FRENCHTOWN TOWNSHIP, Mich. (AP/WWJ) – Divers have recovered the body of a southeast Michigan man who fell into the icy waters of western Lake Erie while riding an all-terrain vehicle.
Monroe County Sheriff’s Maj. Jeff Kemp said the body of 40-year-old Derik Bondy of Frenchtown Township was located in about 10 feet of water about 1,200 feet offshore Thursday. He disappeared Jan. 10.
The Monroe News reports electronic equipment and a submersible Michigan State Police Remotely Operated Vehicle help locate the body on the second day of the recovery effort.
The Coast Guard last week issued a warning about potentially unstable ice on the Great Lakes as temperatures warmed following a stretch of bitter cold. As always, the Coast Guard urges everyone to use common sense, reminding those who venture out onto melting and weakening ice that they are not only putting their own lives in danger, but the lives of first responders.
Ice is unpredictable and the thickness can vary, even in small areas, the Coast Guard warns. Warm temperatures and currents, particularly around narrow spots, bridges, inlets and outlets, are always suspect for thin ice. Stay away from cracks, seams, pressure ridges, slushy areas and darker areas since these signify thinner ice.
In addition, ice near shore of a frozen lake may be unsafe and weaker because of shifting, expansion, wind and sunlight reflecting from the bottom.
The U.S. Coast Guard recommends doing the following before heading out onto the ice or onto the water:
• Take the necessary precautions that could save your life.

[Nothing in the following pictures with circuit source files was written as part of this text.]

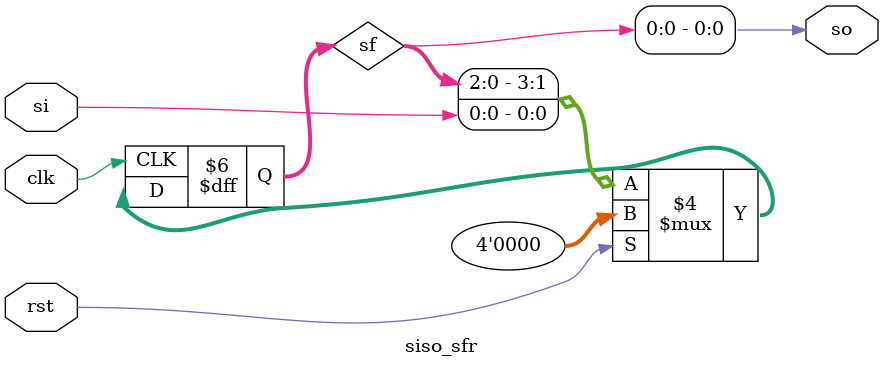
<source format=v>
module siso_sfr(input clk,rst,si, output reg so);
  reg [3:0] sf;
  assign so=sf[0];
  always@(posedge clk)begin
    if(rst==1)
      sf<=4'b0000;
    else begin
      sf <= {sf[2:0],si};
    end
  end
endmodule

</source>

• Always wear a life jacket. A life jacket allows a person to float with a minimum of energy expended and allows the person to assume the Heat Escape Lessening Position by bringing the knees close to the chest and holding them in place by wrapping the arms around the shin portions of the legs.
• Dress for the water temperature not the air temperature. Don’t let warm temperatures deceive you. Wear a dry suit in any cold-water environment to increase the chance of surviving a fall into the water.
• Hypothermia is the biggest danger after falling into the water, even if one manages to get out immediately. Every minute counts in a cold water environment. Hypothermia sets in quickly as the human body’s core temperature drops below 95 degrees (35 degrees C). Preparation may mean the difference between a life saved or a body recovered. Cold water drains a body’s heat up to 25 times faster than cold air.
• Dress in bright colors, wear reflective clothing, patches, or tape, and wear an exposure suit that is waterproof. The chance of locating a person in distress is increased when the individual wears bright and reflective clothing.
• Never go out on the water alone; always use the buddy system.
• Carry a registered personal locator beacon in addition to a marine radio to alert the Coast Guard and local safety agencies of potential distress. Consider a waterproof hand-held model that can be worn.
• Carry safety devices such as visual distress signals, a sound-producing device, or screwdrivers or hand picks that can be used to pull yourself out of the water if you fall through the ice.
• Always tell family and friends where you are going and when you expect to be back. Stick to the plan and notify them when plans change.